We report the 1-year results with a triple immunosuppressive regimen in pediatric recipients of a first kidney transplant, in order to evaluate its safety and efficacy in the prevention of acute rejection and in the reduction of steroid side effects. The immunosuppression is as follows: (i) basiliximab (20 mg if body weight >30 kg; 10 mg if <30 kg) is given pretransplant and at day 4; (ii) tacrolimus (Tac) is administered in order to obtain blood trough levels of 10–20 and 5–10 ng/ml during and after the first 2 months post-transplant, respectively; (iii) steroids are tapered during the first 6 months and then replaced by mycophenolate mofetil (depending on previous rejection episodes, infection status and the result of a routine biopsy) at a dosage of 4–600 mg/m2 body surface area. Fifty-three children (median age 13 years, range 2–20) have entered this protocol.

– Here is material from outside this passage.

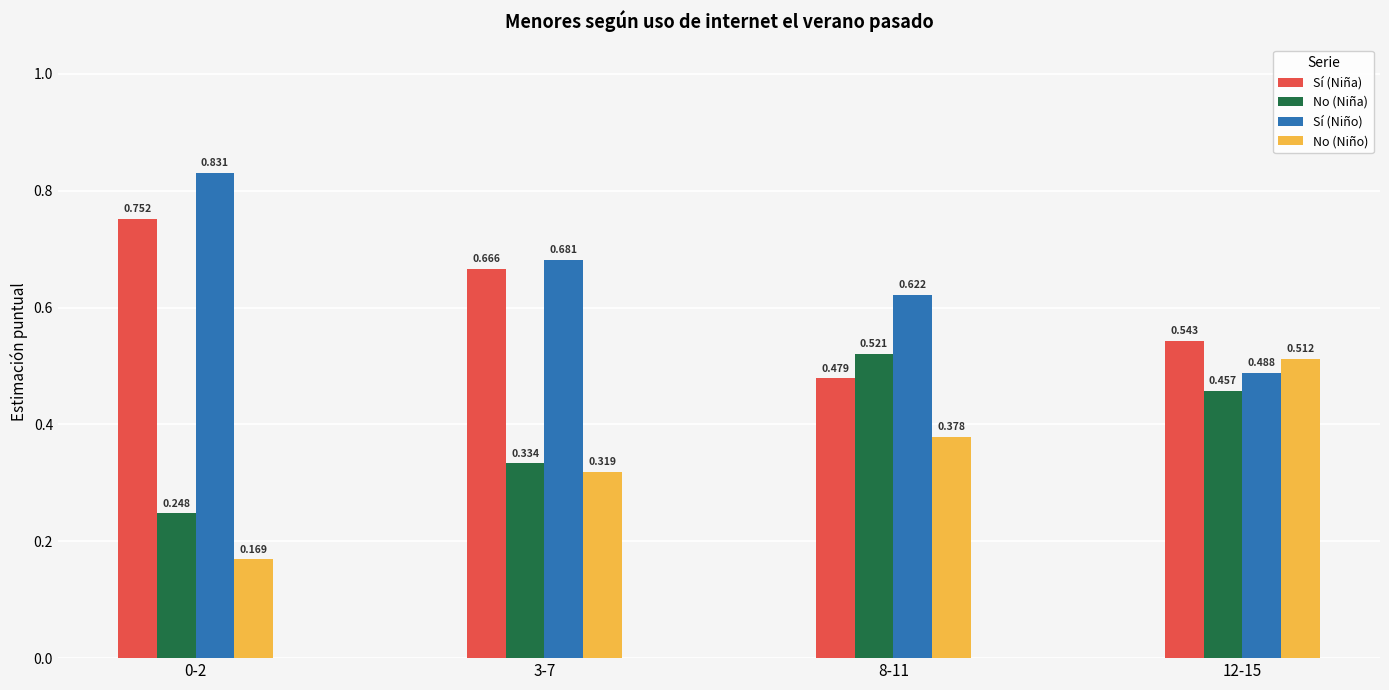

List the series in order of their peak value, lowest first.

No (Niño), No (Niña), Sí (Niña), Sí (Niño)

One-year patient and kidney survival are 100% and 94% respectively. During the first year a total of nine rejections in seven patients (13% of the cohort study) occurred, all but one responsive to steroids. Renal function was satisfactory throughout the first year (mean CrCl was 63.8 ± 18 and 60.9 ± 15.5 ml/min/1.73 m2 at 6 and 12 months respectively). Subclinical signs of rejection were absent in more than 80% of biopsies (grade I Banff) at 6 months (n = 47); at the 12th month biopsy (n = 42) score I was stable in 20 patients (16 after stopping steroids) and had worsened in eight biopsies (six after stopping steroids). Major complications were insulin-dependent diabetes in three (5.6%) children with the need of insulin for a mean of 3 months; transient hyperglycemia (11 patients), treated with a dietary regimen, symptomatic viral infections (in 11 patients: two parvovirus B19, three cytomegalovirus and two Epstein–Barr virus systemic infections, three interstitial pneumonia, two BK nephritis). Tac doses more than 0.3–0.4 mg/kg/day are at significantly higher risk of viral infection. In conclusion, this immunosuppressive regimen is associated with a low percentage of clinical (13%) and subclinical rejections, but with a relatively high number of infections, prevented by a reduction in Tac doses (<0.3 mg/kg/day) during the first 2 months after transplantation. The assessment of steroid withdrawal needs a longer follow-up.